Дальше – хуже. Мне от усталости стало дурно, замутило, всё поплыло и раздвоилось. Тошнота подняла меня со стула, я  с трудом обогнул рояль и куда-то пошел. Да не пошел. Не то слово. Повалился к первой на пути точке опоры. Это был угол двери на балкон. Я рванул ручку двери, чтобы хватануть свежего воздуха. Но ручка оказалась мягкой и бархатной. Она не открыла дверь, стала падать на меня, причем сверху. И вместе с ней мы ссыпались на паркет. Тут я как-то разглядел, что это была вообще не дверная ручка, а портьера. Я начал ползать по ней, пытался в неё завернуться и так уснуть минут на десять, чтобы передохнуть. А потом снова поиграть Шуберта. Люблю его пьесы. Но завернуться я не успел. Меня вырвало на эту чертову портьеру, на паркет. Я почему-то быстро вскочил и побежал в туалет. Хотел там покончить с рвотой, умыться и сесть за рояль. Но по пути я всё время на кого-нибудь натыкался, отталкивал его, налетал на стену, бросался назад и почему-то попал на кухню. Блевать при этом я не переставал и украсил отходами смеси выпитого и съеденного всех высоких гостей и Большого хозяина. Ну, само собой, стены отметил, мебель, пару ковров на стенах и палас на полу. И всё. Вот после кухни я исчез сам для себя. Выпал из сознания. Сколько это моё отсутствие длилось – не могу сказать.

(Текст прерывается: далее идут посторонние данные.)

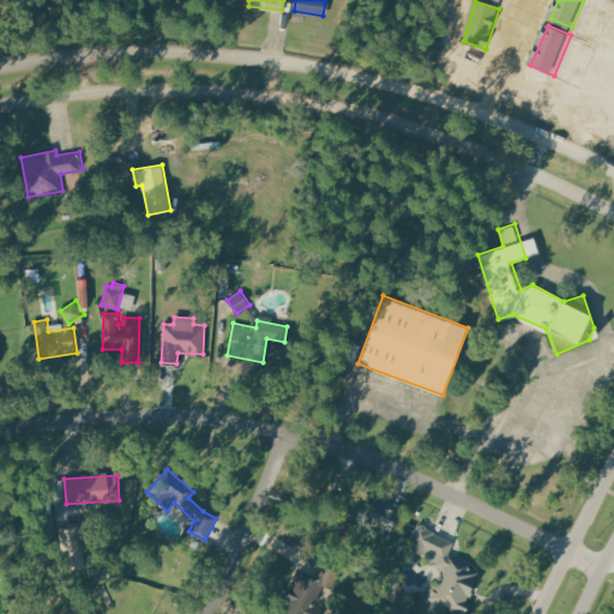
[(331,493),(356,505),(343,533),(324,523),(330,510),(324,507),(331,493)]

Открыл глаза я на свежем воздухе. На скамейке.  Догадался, что на ней я лежу. Сел. Смотрю по сторонам и не понимаю, где я. Но это ладно. Я не понимал и не мог вспомнить, где был до этой скамейки. Силился вспомнить. Но ничего не получалось. Понимал я только то, что я живой и надо вставать и идти. Но откуда идти я не мог сообразить. Тогда я просто поднялся и пошел. Ночь, прохладно. Смотрю – я без свитера и в носках. А на репетиции был в свитере. И туфли были. Стал думать, где был после репетиции. И ты понимаешь, не могу вспомнить. Иду, вспоминаю, а не получается. Плюнул. Стал просто идти. Долго шел. Задубел весь так, аж зубы стучать начали.

Но, видимо, старик Павлов был толковый ученый. Он обосновал, что безусловный рефлекс и подсознательный инстинкт важней любой умственной деятельности. Потому как я ничего не соображал, но автоматически пришел к брату Виктору домой. Он ничего не стал спрашивать. Дал мне стакан, налил в него сто пятьдесят водки и помог мне донести стакан до рта. Я с трудом выпил и  спросил у Виктора, где я был. Он опять ничего не сказал, а взял меня сзади под мышки и довел до кровати. Последнее, что я запомнил: на меня сверху теплым блином упало белое одеяло. Проспал я часов до одиннадцати утра. Открыл глаза и начал думать – где я. Потом зашел Виктор и молча дал мне в левую руку кусочек  сушеной рыбы, а в правую большую кружку. Я понюхал. Из кружки пахло пивом.

– Поправься, – сказал брат – И иди домой. А то скоро Наталья с ночной придет. Не надо, чтобы она тебя такого видела.

Я выпил пиво, погрыз рыбку, опять попытался вспомнить, как я оказался у брата, откуда пришел и что было до этого. Не могу вспомнить и всё. Веришь?

Ну, дал мне Витя рубашку фланелевую в клетку, полуботинки на размер больше. И я пошел. Но не домой. В филармонию. На работу. Пришел в гримерную, сел к зеркалу и  испугался. В зеркале был не я. Не знаю кто. Похожий кто-то. Но не я. Причесался. И тут вошел зам директора Филатов.

– Дима, – сказал он мрачно. – Плохая новость для тебя. Тут позвонили главному с утра. Сказали, чтобы ты у нас больше не работал и, желательно, уехал куда-нибудь.

– Кто сказал? Как это – уехать куда-нибудь? Куда? А Лидия? Жену куда деть? Съесть?

Филатов покрутил у виска пальцем и сказал, что мне лучше знать, кто сказал, чтоб я больше тут не работал, куда девать жену и куда деваться самому. В Свердловске, сам понимаешь, тебе нигде не приткнуться теперь. С утра они обзвонили все места, где есть оркестры. Вплоть до цирка. Так что, ты уж извини, Дима. Против этой силы мы дети сопливые. И ушел.

Я забрал из гримерки все своё, нашел в шкафчике большой мешок  с прошлогодней командировки на уборку картошки, сложил туда свои концертные костюмы, скрипку мою в футляре, грим, две дирижерские палочки и пошел домой. Иду и постепенно  начинаю понимать,  что здесь я теперь никто, но почему – понять никак не могу. И вспомнить, что стряслось вчера, тоже не  получается. Очнулся я от этой пытки воспоминаниями только когда надавил собственный звонок в собственную квартиру.